* **Verilen Metin**
Page 220 - Risale-i Nur - Barla Lahikası
P. 220
222 YİRMİYEDİNCİ MEKTUBDAN
Aziz Üstad!
Âlem-i İslâm'a indirilen o azîm darbeler, Âlem-i İslâm hesabına Sizin
omuzlarınıza isabet ettiğini biliyorum. Böyle olmakla beraber, ulvî
Ruhunuz, âlî Hamiyetiniz, hadden efzûn sabrınız, daha pek çok ve pek
güzel hasletleriniz üzerinde en bâriz izleri gözüken şefkatiniz, zalimler
hakkında da hayır Dua etmek oluyor.
Talebeniz
Ahmed Husrev
* * *
(Babacan Mehmed Ali'nin fıkrasıdır)
Cenab-ı Vâcib-ül Vücud ve Tekaddes Hazretlerinin, Cibril-i
Emin vasıtasıyla, Âhirzaman Nebisi Peygamberimiz (A.S.M.)
Efendimiz'e gönderilen ve bugüne kadar muhafaza edilen Kur´ân-ı
Hakîm'i Hakikatıyla ve Hak Sözler ile, Hakk'ın yaratmış olduğu
kullarına tercümanlık eden ve Hakk'ın Rızası için gece ve gündüz Dua
eden, hakikî Saidden bir Muhabbetname aldım ki, o da Üstadım
Efendimin Mektubudur.

* **Çalışma Yönergeleri**
(1) Metinde "Page 220 - Risale-i" sözlerinden başlayıp "Dua etmek oluyor." sözlerine kadar uzanan bölümün tamamını aynen yeniden yazın.
(2) Listenin başından "List the series" ifadesini içeren satıra kadar, o satır da dahil olmak üzere her şeyi "series" yerine "sequence" koyarak yeniden yazın ve başka hiçbir yeri değiştirmeyin. Yalnızca bu kısmı verin.
Metin ile liste birbirinden farklı kaynaklardan alınmıştır.

* **Görev Verileri**
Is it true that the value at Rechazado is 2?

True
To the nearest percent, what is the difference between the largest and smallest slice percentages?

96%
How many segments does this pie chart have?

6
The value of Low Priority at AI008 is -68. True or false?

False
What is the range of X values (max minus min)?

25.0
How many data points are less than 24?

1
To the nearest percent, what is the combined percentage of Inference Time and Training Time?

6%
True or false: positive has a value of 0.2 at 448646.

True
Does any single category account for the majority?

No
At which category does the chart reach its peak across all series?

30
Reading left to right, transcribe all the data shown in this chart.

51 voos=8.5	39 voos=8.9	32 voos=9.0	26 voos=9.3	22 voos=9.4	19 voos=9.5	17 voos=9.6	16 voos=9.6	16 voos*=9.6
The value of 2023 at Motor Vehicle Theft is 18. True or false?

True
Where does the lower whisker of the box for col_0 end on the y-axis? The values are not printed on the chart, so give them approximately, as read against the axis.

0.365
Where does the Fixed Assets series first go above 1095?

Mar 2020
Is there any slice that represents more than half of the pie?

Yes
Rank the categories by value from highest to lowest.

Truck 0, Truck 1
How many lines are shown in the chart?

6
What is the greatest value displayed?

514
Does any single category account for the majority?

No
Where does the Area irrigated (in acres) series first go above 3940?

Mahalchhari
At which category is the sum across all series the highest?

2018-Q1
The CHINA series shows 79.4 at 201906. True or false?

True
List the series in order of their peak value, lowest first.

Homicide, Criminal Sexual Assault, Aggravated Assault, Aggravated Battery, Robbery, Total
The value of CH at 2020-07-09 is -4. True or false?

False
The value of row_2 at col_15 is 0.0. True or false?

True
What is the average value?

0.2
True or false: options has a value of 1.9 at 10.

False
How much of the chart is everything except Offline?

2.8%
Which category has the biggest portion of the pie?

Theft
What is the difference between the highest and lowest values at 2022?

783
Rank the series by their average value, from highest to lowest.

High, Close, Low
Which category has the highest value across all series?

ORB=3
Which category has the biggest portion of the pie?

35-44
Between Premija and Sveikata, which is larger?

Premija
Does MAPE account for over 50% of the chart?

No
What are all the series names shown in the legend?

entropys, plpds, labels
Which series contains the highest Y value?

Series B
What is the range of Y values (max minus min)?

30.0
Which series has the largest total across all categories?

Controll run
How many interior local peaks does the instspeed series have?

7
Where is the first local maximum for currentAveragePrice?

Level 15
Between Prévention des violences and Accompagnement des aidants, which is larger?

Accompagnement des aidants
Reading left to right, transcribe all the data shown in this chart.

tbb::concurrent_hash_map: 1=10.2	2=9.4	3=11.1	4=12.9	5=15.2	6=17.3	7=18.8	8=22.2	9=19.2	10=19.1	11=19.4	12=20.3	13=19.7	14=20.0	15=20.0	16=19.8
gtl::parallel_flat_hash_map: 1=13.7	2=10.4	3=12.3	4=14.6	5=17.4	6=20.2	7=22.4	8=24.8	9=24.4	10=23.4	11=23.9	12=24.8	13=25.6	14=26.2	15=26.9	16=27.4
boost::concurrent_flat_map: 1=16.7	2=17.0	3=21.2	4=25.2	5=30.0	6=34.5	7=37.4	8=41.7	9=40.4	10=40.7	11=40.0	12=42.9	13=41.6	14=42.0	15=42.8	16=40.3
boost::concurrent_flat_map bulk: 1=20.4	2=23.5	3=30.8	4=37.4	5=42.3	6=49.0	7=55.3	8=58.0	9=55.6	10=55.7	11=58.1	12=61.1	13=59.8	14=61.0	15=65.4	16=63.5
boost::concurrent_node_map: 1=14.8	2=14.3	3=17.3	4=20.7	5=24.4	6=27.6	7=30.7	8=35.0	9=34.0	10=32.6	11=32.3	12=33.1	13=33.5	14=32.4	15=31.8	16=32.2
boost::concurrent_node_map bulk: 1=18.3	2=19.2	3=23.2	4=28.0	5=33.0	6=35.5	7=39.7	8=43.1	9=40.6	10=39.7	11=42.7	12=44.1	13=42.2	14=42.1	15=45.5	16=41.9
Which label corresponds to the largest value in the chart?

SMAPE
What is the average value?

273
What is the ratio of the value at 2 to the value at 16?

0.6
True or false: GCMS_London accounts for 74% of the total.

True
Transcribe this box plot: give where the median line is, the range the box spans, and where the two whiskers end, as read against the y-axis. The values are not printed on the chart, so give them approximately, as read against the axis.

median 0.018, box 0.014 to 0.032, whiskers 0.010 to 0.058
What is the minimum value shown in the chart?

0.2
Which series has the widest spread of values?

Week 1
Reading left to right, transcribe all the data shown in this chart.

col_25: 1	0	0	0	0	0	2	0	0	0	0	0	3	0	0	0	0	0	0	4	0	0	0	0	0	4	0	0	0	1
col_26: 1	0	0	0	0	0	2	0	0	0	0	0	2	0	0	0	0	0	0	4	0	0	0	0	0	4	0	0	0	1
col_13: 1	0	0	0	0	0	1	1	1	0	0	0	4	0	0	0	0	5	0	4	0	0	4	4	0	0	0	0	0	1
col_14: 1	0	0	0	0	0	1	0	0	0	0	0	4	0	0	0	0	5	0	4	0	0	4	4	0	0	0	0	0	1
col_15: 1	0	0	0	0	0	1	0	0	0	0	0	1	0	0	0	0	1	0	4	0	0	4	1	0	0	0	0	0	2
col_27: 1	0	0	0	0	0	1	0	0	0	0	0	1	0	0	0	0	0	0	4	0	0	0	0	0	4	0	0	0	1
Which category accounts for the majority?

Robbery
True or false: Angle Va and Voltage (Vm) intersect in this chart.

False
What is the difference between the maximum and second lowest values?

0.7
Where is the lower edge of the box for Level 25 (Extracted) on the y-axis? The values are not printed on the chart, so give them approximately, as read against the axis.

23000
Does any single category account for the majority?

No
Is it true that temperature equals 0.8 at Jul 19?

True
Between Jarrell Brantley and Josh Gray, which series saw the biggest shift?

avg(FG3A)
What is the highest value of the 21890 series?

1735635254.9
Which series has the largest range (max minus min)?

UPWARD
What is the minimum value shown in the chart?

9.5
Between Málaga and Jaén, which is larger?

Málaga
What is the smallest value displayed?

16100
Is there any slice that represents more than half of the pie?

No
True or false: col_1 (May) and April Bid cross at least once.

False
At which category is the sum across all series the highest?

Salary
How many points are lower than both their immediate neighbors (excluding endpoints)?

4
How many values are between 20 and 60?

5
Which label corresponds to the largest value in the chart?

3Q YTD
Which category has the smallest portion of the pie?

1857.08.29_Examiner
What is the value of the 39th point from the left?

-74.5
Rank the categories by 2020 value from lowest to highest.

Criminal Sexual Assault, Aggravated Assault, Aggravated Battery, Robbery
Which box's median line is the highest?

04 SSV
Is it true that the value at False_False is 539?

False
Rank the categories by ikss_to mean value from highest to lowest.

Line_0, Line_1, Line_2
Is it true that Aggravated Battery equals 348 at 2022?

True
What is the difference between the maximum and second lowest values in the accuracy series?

* **Alıştırmanın Cevapları**
(1)
Page 220 - Risale-i Nur - Barla Lahikası
P. 220
222 YİRMİYEDİNCİ MEKTUBDAN
Aziz Üstad!
Âlem-i İslâm'a indirilen o azîm darbeler, Âlem-i İslâm hesabına Sizin
omuzlarınıza isabet ettiğini biliyorum. Böyle olmakla beraber, ulvî
Ruhunuz, âlî Hamiyetiniz, hadden efzûn sabrınız, daha pek çok ve pek
güzel hasletleriniz üzerinde en bâriz izleri gözüken şefkatiniz, zalimler
hakkında da hayır Dua etmek oluyor.

(2)
Is it true that the value at Rechazado is 2?

True
To the nearest percent, what is the difference between the largest and smallest slice percentages?

96%
How many segments does this pie chart have?

6
The value of Low Priority at AI008 is -68. True or false?

False
What is the range of X values (max minus min)?

25.0
How many data points are less than 24?

1
To the nearest percent, what is the combined percentage of Inference Time and Training Time?

6%
True or false: positive has a value of 0.2 at 448646.

True
Does any single category account for the majority?

No
At which category does the chart reach its peak across all sequence?

30
Reading left to right, transcribe all the data shown in this chart.

51 voos=8.5	39 voos=8.9	32 voos=9.0	26 voos=9.3	22 voos=9.4	19 voos=9.5	17 voos=9.6	16 voos=9.6	16 voos*=9.6
The value of 2023 at Motor Vehicle Theft is 18. True or false?

True
Where does the lower whisker of the box for col_0 end on the y-axis? The values are not printed on the chart, so give them approximately, as read against the axis.

0.365
Where does the Fixed Assets sequence first go above 1095?

Mar 2020
Is there any slice that represents more than half of the pie?

Yes
Rank the categories by value from highest to lowest.

Truck 0, Truck 1
How many lines are shown in the chart?

6
What is the greatest value displayed?

514
Does any single category account for the majority?

No
Where does the Area irrigated (in acres) sequence first go above 3940?

Mahalchhari
At which category is the sum across all sequence the highest?

2018-Q1
The CHINA sequence shows 79.4 at 201906. True or false?

True
List the sequence in order of their peak value, lowest first.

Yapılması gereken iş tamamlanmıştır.